### Passage given

Alain Willaume's project pays homage to Anne Testut's pioneering photographic study entitled Europe à la Table, conducted between 1991 and 1994, in which she addressed the subject of Europe, the family and food. This photo collection can now be seen in print in two volumes published by Filigrane and Les Éditions de l’Imprimeur in 1995. Although Anne Testut has long abandoned photography work, Willaume has invited her to collaborate in the SETSE project.
The Europe à la Table series was completed fifteen years ago and in the meantime, globalization and new technologies have transformed everyday life. Yet the “ceremony of the family meal” has withstood the test of time and continues to provide the ideal pretext to study the intimacy and ambiguity of family life, of people and their objects. Through his project, Alain Willaume puts forward a new interpretation of this theme.
He photographed the families during and immediately after their meal, introducing his presence into one of the most private social situations without being invasive. Indeed, once the introductions were over, “those who had partaken of the meal” very quickly forgot about the stranger in their midst. Willaume concentrated on daily domestic rituals and, as always happens in his images, he paid particular attention to the look on the faces of the subjects he was portraying. At the end of the meal, the photographer asked all the members of the family to “give themselves” to the camera lens and seek inner concentration, distancing themselves from the present. Willaume's images convey this withdrawal and force the viewer to meet the subjects portrayed head on. The looks on their faces, with their intensity and detachment from the context, surprise and disquiet the viewer. Using the closeness between the themes of “family” and “food”, the photographer takes us to the crossroads between two worlds: inside a private and intimate ritual and towards the boundaries of an inner landscape.

######

- [Tasks and exercises]
1. Edit the rows from their start down to the line containing "Detection: Source Extractor", swapping "HDU" for "extension" and changing nothing else. Leave the pictures out of your answer.
2. Resume the passage on Alain Willaume's project, carrying on after its final sentence.
The passage on Alain Willaume's project and the rows below have no connection to each other.

### Records provided

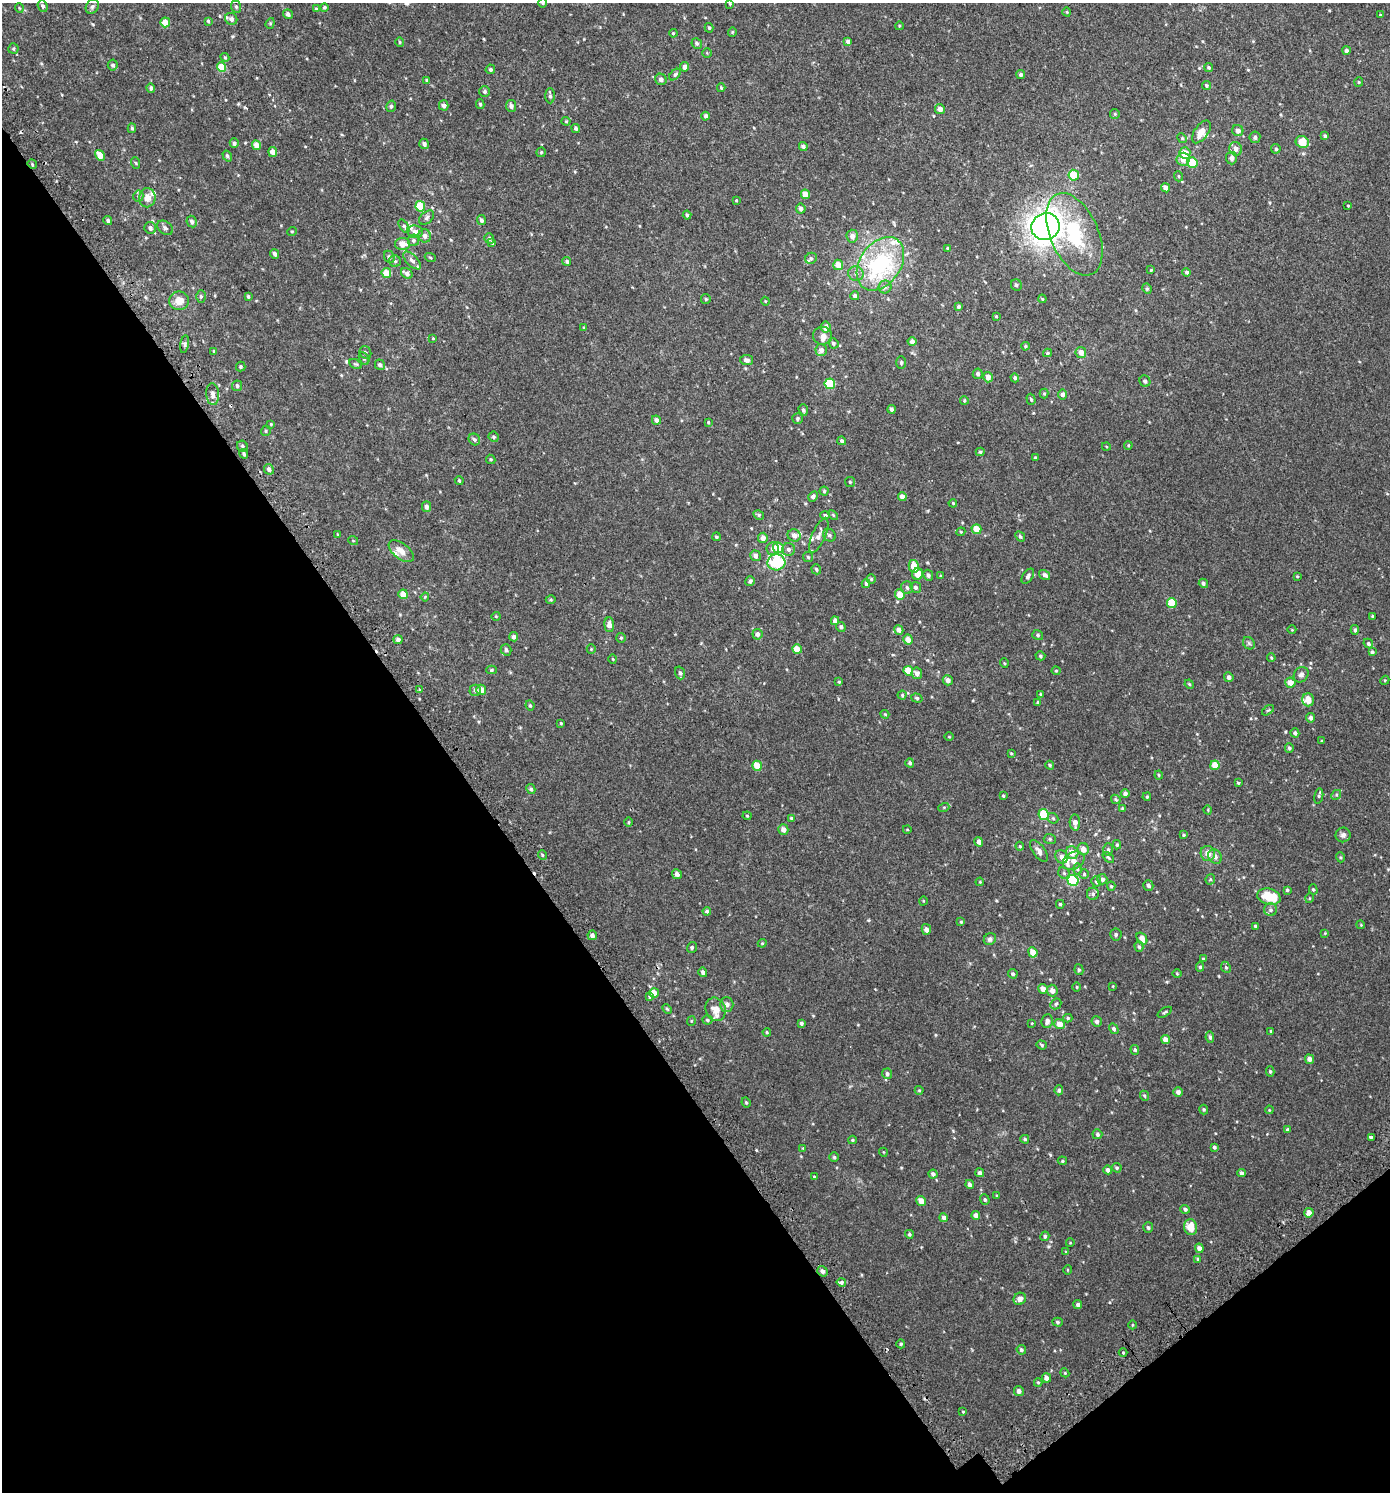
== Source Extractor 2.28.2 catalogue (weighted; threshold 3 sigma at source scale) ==
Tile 14 of 4 x 4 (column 2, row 4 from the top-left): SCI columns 1648-3035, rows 60-1549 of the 6007 x 6069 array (HDU 1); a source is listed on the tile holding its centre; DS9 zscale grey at full resolution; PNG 1392 x 1494 px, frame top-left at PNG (2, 3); each listed source drawn as its Kron ellipse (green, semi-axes under 4 px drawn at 4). Shown black and unused: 35% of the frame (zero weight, under 2 of 3 exposures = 3% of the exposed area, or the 3 px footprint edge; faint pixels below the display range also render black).
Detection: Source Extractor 2.28.2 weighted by HDU 2 'WHT'; one run over the whole footprint, this tile lists its part. Background 0.00218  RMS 0.0058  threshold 0.0262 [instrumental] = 3 sigma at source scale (4.5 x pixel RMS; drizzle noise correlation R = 1.50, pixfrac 1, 0.0396/0.0396 arcsec/px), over >= 5 px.
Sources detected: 461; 5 cosmic-ray / hot-pixel residue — neither listed nor drawn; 16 inside a brighter listed object's ellipse — not listed separately; the other 440 listed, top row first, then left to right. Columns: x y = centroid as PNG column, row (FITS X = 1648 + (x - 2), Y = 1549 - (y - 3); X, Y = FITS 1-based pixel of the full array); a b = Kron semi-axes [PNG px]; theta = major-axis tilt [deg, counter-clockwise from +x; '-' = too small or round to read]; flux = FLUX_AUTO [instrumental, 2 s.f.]
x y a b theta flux
543 3 4 4 - 0.59
730 4 4 3 - 0.52
43 6 6 5 - 1.4
92 7 8 6 57 1.3
236 7 6 5 - 0.82
324 7 4 4 - 0.79
19 8 5 3 - 0.41
316 9 4 3 - 0.73
1067 12 4 3 - 0.45
288 14 5 4 - 1.5
1380 15 4 3 - 0.42
231 19 6 5 - 2.3
208 21 4 3 - 0.74
165 22 5 4 - 5.7
270 23 5 4 - 0.65
899 26 4 3 - 0.48
709 28 5 4 - 0.72
732 32 4 4 - 0.61
673 33 4 3 - 0.52
848 41 4 4 - 2
400 42 5 4 - 0.66
697 43 5 5 - 1.2
13 49 5 5 - 0.84
1346 50 4 4 - 1.2
707 53 5 4 - 0.53
225 57 4 4 - 0.58
113 65 5 5 - 1.1
221 67 5 4 - 14
685 67 5 4 - 2.9
1209 68 4 4 - 0.81
490 69 5 4 - 1.3
675 75 7 4 45 0.95
1020 75 5 4 - 1.1
661 79 6 5 - 2.1
427 80 4 3 - 0.6
1359 82 5 4 - 0.67
1206 86 4 4 - 0.78
151 88 4 4 - 1.2
721 88 4 3 - 0.54
484 92 5 5 - 1
550 96 7 4 -89 1.1
480 104 5 4 - 0.78
444 105 5 5 - 2.3
391 106 6 4 75 0.99
511 106 6 5 - 2
940 109 5 5 - 2.4
1115 114 5 4 - 0.76
706 116 4 4 - 1.3
566 121 4 4 - 0.56
132 128 5 4 - 0.8
576 128 4 4 - 1.1
1238 131 6 5 - 2.3
1201 132 13 7 55 5.2
1325 136 4 3 - 1.1
1255 137 6 5 - 1.3
1182 138 5 4 - 0.7
1302 142 7 5 -23 8.1
234 143 5 4 - 1.5
424 144 5 5 - 1.6
256 145 5 4 - 4
803 146 4 4 - 1.8
1236 149 7 6 - 2.7
1276 149 5 4 - 0.98
273 152 5 4 - 4.5
541 152 5 4 - 0.65
1185 153 6 5 - 6.8
100 155 6 4 -59 5.7
227 156 6 4 -56 1
1231 158 6 5 - 2.3
1183 159 6 6 - 4.7
1192 162 5 5 - 10
136 163 6 3 -70 0.56
32 164 5 4 - 0.75
1074 175 5 5 - 11
1178 176 5 3 - 0.49
1166 188 4 4 - 3.1
805 194 5 4 - 4.8
138 196 5 5 - 0.98
147 198 9 8 - 4.2
736 200 3 3 - 0.49
1348 205 3 2 - 0.37
420 206 5 5 - 15
801 209 5 5 - 1.9
687 215 4 3 - 1
427 218 8 5 42 1.3
108 220 4 4 - 1.1
481 220 5 4 - 1.4
192 222 6 5 - 1.3
404 226 7 4 -54 0.93
1046 227 14 13 - 460
150 228 6 5 - 1.9
165 228 9 6 -37 1.3
292 231 5 3 - 0.42
415 232 8 6 -7 2.6
1074 234 44 24 -66 41
425 236 6 6 - 2.2
852 236 6 6 - 2.9
489 238 5 4 - 1.2
413 240 6 5 - 1
492 243 4 3 - 0.57
402 244 7 6 - 4.7
948 248 4 4 - 0.91
275 254 5 4 - 1.5
389 257 6 5 - 1.4
430 257 5 3 - 0.52
811 258 6 5 - 1.1
412 260 11 5 -45 2
395 261 6 5 - 1.2
567 261 4 4 - 1.1
880 264 29 20 55 60
838 265 5 5 - 6.3
1151 270 4 3 - 0.45
1187 272 4 4 - 1
386 273 5 5 - 7.5
407 273 6 5 - 2.2
856 274 8 7 - 2.2
1016 285 6 5 - 1.1
885 287 6 6 - 1.4
1147 289 5 4 - 0.89
201 296 6 5 - 0.92
248 296 3 3 - 0.79
855 296 4 4 - 1.5
706 299 5 4 - 0.8
1042 299 4 3 - 0.48
179 301 10 9 - 4.8
765 301 4 3 - 0.46
958 307 4 4 - 1.1
996 316 4 3 - 0.54
584 327 3 3 - 0.49
826 327 5 5 - 3.3
822 336 9 9 - 2.9
433 338 3 3 - 0.46
912 341 4 4 - 2.3
833 343 5 4 - 0.99
185 344 9 4 80 0.91
1025 346 4 3 - 0.63
821 350 6 6 - 2.8
214 351 4 3 - 0.52
365 352 6 5 - 1.1
1081 352 5 5 - 3.3
1047 353 4 3 - 0.77
364 358 7 5 -62 1
747 360 7 5 -12 2
901 363 6 4 89 0.82
355 364 7 4 -25 0.8
380 365 5 5 - 1.5
241 367 5 5 - 0.82
978 374 5 5 - 1.5
988 377 5 4 - 3.4
1015 378 4 4 - 0.93
1145 381 6 5 - 1.5
830 384 5 5 - 24
237 386 5 5 - 1.2
1044 393 5 4 - 0.61
213 394 11 6 -86 2.9
1063 394 5 4 - 1.5
1031 399 6 4 -72 0.83
964 400 4 3 - 0.64
891 409 4 4 - 1.3
803 410 6 4 -71 1.4
797 418 5 5 - 1
656 420 5 4 - 2
708 422 3 3 - 0.56
271 424 4 4 - 0.46
266 431 5 4 - 0.73
494 437 5 5 - 0.91
474 439 6 5 - 1.1
842 441 4 4 - 1.2
1128 445 4 4 - 0.55
242 446 6 5 - 1.1
1106 446 4 3 - 0.45
980 452 4 4 - 0.79
244 454 5 4 - 1.2
1035 458 4 3 - 0.68
491 459 5 4 - 0.62
269 469 5 5 - 1.9
459 481 4 3 - 0.71
850 482 5 5 - 0.71
824 491 4 4 - 0.71
902 496 4 4 - 2.9
813 497 5 4 - 1.8
953 503 4 3 - 0.53
426 507 5 4 - 2.2
759 515 5 4 - 0.96
825 515 4 4 - 1.1
833 515 6 3 -46 0.58
976 529 5 5 - 5.9
961 532 4 4 - 0.6
338 534 3 3 - 0.44
794 535 6 6 - 2.7
819 535 19 6 67 3.2
829 535 7 6 - 1.3
1020 536 5 4 - 0.76
716 537 4 4 - 0.72
763 538 5 5 - 2.7
353 540 5 3 - 0.43
773 548 6 6 - 2.3
778 548 5 5 - 8.9
788 549 6 6 - 1.5
401 551 15 7 -38 4.9
755 556 5 5 - 2.2
808 557 5 5 - 0.74
776 562 9 8 - 34
914 566 6 5 - 6.6
816 569 5 4 - 1.1
918 574 6 5 - 4.8
928 575 5 5 - 1.4
1045 575 6 4 -34 1.7
941 576 3 3 - 0.57
1028 576 8 5 57 1.4
1297 576 4 3 - 0.51
871 579 5 4 - 0.64
750 581 5 4 - 1.2
1203 583 5 4 - 1.1
866 584 4 3 - 0.9
916 587 5 5 - 1.2
907 588 6 6 - 1.4
403 594 5 4 - 5
900 594 5 5 - 6.4
425 597 4 4 - 0.48
551 600 5 3 - 0.61
1172 603 5 4 - 12
496 616 4 4 - 0.56
1372 616 4 3 - 0.59
835 621 4 4 - 2.6
609 625 7 5 -86 3.4
841 627 5 4 - 0.98
899 630 5 4 - 2.8
1292 630 4 3 - 0.37
1355 630 5 4 - 1
757 634 5 5 - 2
1038 635 5 5 - 0.97
514 637 4 4 - 1.8
621 638 5 5 - 0.78
908 639 5 5 - 3.8
398 640 4 4 - 1.6
1249 643 7 5 -46 1.1
1368 644 5 4 - 0.84
591 649 5 4 - 0.59
797 649 5 4 - 6.3
506 650 6 5 - 1.4
1372 652 4 4 - 0.94
1040 656 5 4 - 0.91
1271 658 4 3 - 0.5
613 659 4 3 - 0.45
1004 663 5 3 - 0.46
492 670 5 4 - 0.87
908 671 5 4 - 8
1056 671 4 4 - 0.61
680 673 6 5 - 1.3
917 673 6 5 - 2.8
1301 675 8 7 - 2
1229 677 5 4 - 1.8
948 680 5 5 - 1.9
1385 680 5 4 - 0.5
839 682 4 3 - 0.55
1290 683 5 5 - 4.7
1189 684 5 4 - 0.52
419 689 3 3 - 0.63
475 690 6 5 - 1.3
481 690 5 5 - 4.5
1040 694 4 3 - 0.44
902 695 4 4 - 0.61
917 698 6 4 -17 0.77
1308 700 6 5 - 5.3
1038 703 4 3 - 0.94
530 705 5 3 - 0.71
1268 710 7 3 36 0.57
885 714 4 4 - 0.62
1311 718 5 4 - 1.6
561 723 4 3 - 0.46
1295 733 5 4 - 1.2
949 737 5 3 - 0.41
1322 741 3 3 - 0.58
1289 748 4 4 - 1
1011 753 3 3 - 0.55
910 763 4 4 - 1.1
1050 765 4 4 - 0.83
1215 765 5 4 - 7.4
757 766 5 4 - 8.7
1159 775 4 4 - 0.64
1238 783 4 3 - 0.6
531 789 5 4 - 1.1
1125 793 4 4 - 1.9
1336 795 5 4 - 0.76
1003 796 4 3 - 0.52
1319 796 8 4 78 1
1147 797 4 3 - 0.68
1116 799 5 4 - 0.77
944 807 5 3 - 0.54
1122 808 4 3 - 0.52
1208 810 5 3 - 0.43
1044 814 6 5 - 15
747 816 4 4 - 0.51
791 818 3 3 - 0.53
1053 818 6 4 -43 0.83
629 822 5 3 - 0.55
1075 822 8 5 -86 3.1
783 829 5 5 - 3
907 829 4 3 - 0.41
1183 835 4 3 - 0.66
1343 835 7 7 - 1.9
1050 839 6 5 - 0.89
979 842 5 4 - 2.6
1117 845 4 3 - 0.75
1020 846 4 3 - 0.6
1083 849 6 5 - 4
1108 850 6 5 - 1.3
1039 851 12 6 -54 2.8
1072 853 6 6 - 5.6
1208 853 8 7 - 4.5
542 855 5 3 - 0.58
1215 856 8 6 -59 2.5
1061 857 7 6 - 2.4
1108 857 7 4 -41 0.78
1340 857 5 3 - 0.54
1074 861 11 8 29 5
1077 869 5 4 - 0.73
1064 873 6 5 - 1
677 874 5 4 - 2
1084 874 5 5 - 0.78
1102 879 5 5 - 1.8
1210 879 5 4 - 0.69
1073 880 6 5 - 31
1096 881 5 4 - 1
980 882 4 3 - 0.42
1148 885 5 5 - 1.5
1111 886 4 4 - 0.71
1313 889 5 4 - 0.76
1287 890 4 4 - 0.65
1093 894 6 6 - 1.3
1269 897 12 8 -17 14
1310 898 5 3 - 0.44
923 901 4 3 - 0.39
1060 904 4 3 - 0.84
1271 910 6 6 - 1.4
707 911 4 4 - 1
961 922 4 4 - 0.63
1361 925 4 3 - 0.43
1255 926 4 3 - 0.73
926 929 5 4 - 1.9
1325 933 4 3 - 0.43
592 935 5 5 - 2
1116 935 6 5 - 1.1
1142 938 6 4 -55 3.6
990 939 6 5 - 1.7
762 943 4 4 - 0.53
692 947 5 5 - 0.88
1139 947 5 4 - 0.88
1033 952 5 4 - 6.7
1203 959 4 4 - 0.51
1200 967 4 4 - 0.9
1226 967 6 4 -66 0.85
1079 970 5 4 - 0.94
703 972 5 4 - 1.4
1013 974 5 4 - 0.98
1177 974 5 3 - 0.46
1113 986 3 2 - 0.35
1077 987 4 3 - 0.46
1043 989 5 5 - 3.7
1052 991 6 5 - 3.1
654 993 5 4 - 5.5
649 996 4 3 - 1.3
1056 1004 6 5 - 0.89
727 1005 7 6 - 2.3
667 1009 5 3 - 0.62
716 1009 12 10 -68 6.4
1165 1012 8 3 31 0.79
1068 1018 4 4 - 0.83
707 1020 5 4 - 0.76
691 1021 5 4 - 0.55
1047 1021 7 5 80 2.4
1097 1021 5 5 - 1.6
801 1023 4 4 - 1
1032 1023 4 3 - 0.4
1060 1024 5 5 - 4.9
1114 1029 5 4 - 1.3
1271 1031 3 3 - 0.57
767 1032 4 3 - 0.54
1210 1037 6 4 -80 1.2
1165 1040 4 4 - 3.5
1042 1045 5 4 - 0.76
1135 1050 5 4 - 0.87
1309 1059 5 4 - 3
1270 1071 5 4 - 0.79
887 1074 5 5 - 1.4
919 1090 4 4 - 0.57
1059 1090 5 4 - 1.1
1178 1092 5 4 - 1.7
1144 1096 5 4 - 0.78
746 1102 5 3 - 0.67
1204 1109 5 4 - 0.73
1269 1110 4 3 - 0.46
1287 1130 4 4 - 1.1
1097 1134 5 5 - 1
1371 1137 4 3 - 2.2
1025 1139 4 4 - 0.9
852 1140 4 4 - 0.6
1214 1147 3 3 - 0.93
803 1148 4 4 - 0.45
883 1152 4 3 - 0.38
834 1157 5 4 - 0.86
1062 1161 4 4 - 0.68
1117 1168 5 4 - 0.88
1108 1170 4 4 - 1.8
980 1173 4 4 - 1.5
1241 1173 4 3 - 1.5
933 1174 4 4 - 1.4
814 1177 4 3 - 0.52
969 1184 4 4 - 1.6
997 1196 4 3 - 0.55
985 1200 5 4 - 0.85
921 1201 5 4 - 5.4
1185 1209 5 4 - 1.2
1309 1213 5 4 - 3.3
976 1216 4 4 - 2.4
944 1218 4 4 - 1.8
1148 1227 5 5 - 1.3
1191 1227 8 6 -79 7.2
909 1234 4 4 - 0.87
1045 1236 5 4 - 0.98
1070 1243 4 3 - 0.37
1199 1248 5 4 - 2.8
1066 1252 4 4 - 0.53
1198 1259 4 4 - 0.82
1067 1270 5 3 - 0.46
822 1271 5 5 - 2
841 1282 4 4 - 1.2
1020 1299 6 6 - 2.9
1078 1305 4 4 - 1.3
1057 1322 5 4 - 0.91
1133 1325 4 3 - 0.43
901 1344 4 4 - 0.78
1021 1350 5 4 - 1
1123 1352 4 3 - 0.48
1065 1373 4 3 - 0.48
1046 1378 4 4 - 2.8
1038 1382 4 4 - 0.61
1019 1391 5 4 - 1.7
963 1412 3 3 - 0.51
Overlapping masked pixels (flux is a lower limit): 1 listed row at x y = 32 164
Isophote crosses this tile's border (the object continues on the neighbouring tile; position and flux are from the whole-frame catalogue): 1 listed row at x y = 543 3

######

- [Results for the exercise]
1.
== Source Extractor 2.28.2 catalogue (weighted; threshold 3 sigma at source scale) ==
Tile 14 of 4 x 4 (column 2, row 4 from the top-left): SCI columns 1648-3035, rows 60-1549 of the 6007 x 6069 array (extension 1); a source is listed on the tile holding its centre; DS9 zscale grey at full resolution; PNG 1392 x 1494 px, frame top-left at PNG (2, 3); each listed source drawn as its Kron ellipse (green, semi-axes under 4 px drawn at 4). Shown black and unused: 35% of the frame (zero weight, under 2 of 3 exposures = 3% of the exposed area, or the 3 px footprint edge; faint pixels below the display range also render black).
Detection: Source Extractor 2.28.2 weighted by extension 2 'WHT'; one run over the whole footprint, this tile lists its part. Background 0.00218  RMS 0.0058  threshold 0.0262 [instrumental] = 3 sigma at source scale (4.5 x pixel RMS; drizzle noise correlation R = 1.50, pixfrac 1, 0.0396/0.0396 arcsec/px), over >= 5 px.

2.
At the end of every photographic session, Willaume asked each member of the family two questions – formulated with Anne Testut's collaboration – on their own personal experience of food and future idea of it. Each family was also asked to provide a selection of images from their own photo archives on the subject of meals. Willaume then gave their archives a second reading, providing a different interpretive framework for their images. He went through the same selection process with the historical archives stored at the Photo Library of Reggio Emilia's Panizzi Library.
Alain Willaume was born in 1956 in Strasburg. He lives and works in Paris.
Alain Willaume develops an unusual work in tune with the world which he crosses and observes for many years. Under the influence of long journeys and away from the main streams, he draws up a personal cartography made of enigmatic images, which all tell of the violence and the vulnerability of the world and the human beings who live in it.
Freelance photographer (represented bu VU Gallery), independent curator, editor and lecturer at École Supérieure des Arts Décoratifs in Strasburg. He recently initiated and co-curated the INDIA programme of exhibitions at Rencontres d’Arles 2007 and is the editor of India Now: New Visions in Photography, published by Thames & Hudson/Textuel in 2007. Artistic Director of IndiaPhotoNow 2008, a Year of Photography in India. His last monograph Bords du gouffre was published by Textuel, Paris and exhibited in Rencontres d’Arles 2003. He won the Prix Kodak de la Critique Photographique.
Info
Galleria Parmeggiani
Corso Cairoli 2 - Reggio Emilia
Tel. 0522 451152, 0522 456249, 0522 456635, 0522 456448
Single ticket for all exhibitions 10€. Concessions 7€
Open Times: Opening Friday 7th May, 19.00
7th May from 19.00 to 24.00; 8th - 9th May from 10.00 to 23.00
From 10th May to 13rd June: from Tuesdays to Fridays from 20.00 to 23.00; Saturdays, Sundays and festivals from 10.00 to 23.00. Monday closed. Open in the morning for schools.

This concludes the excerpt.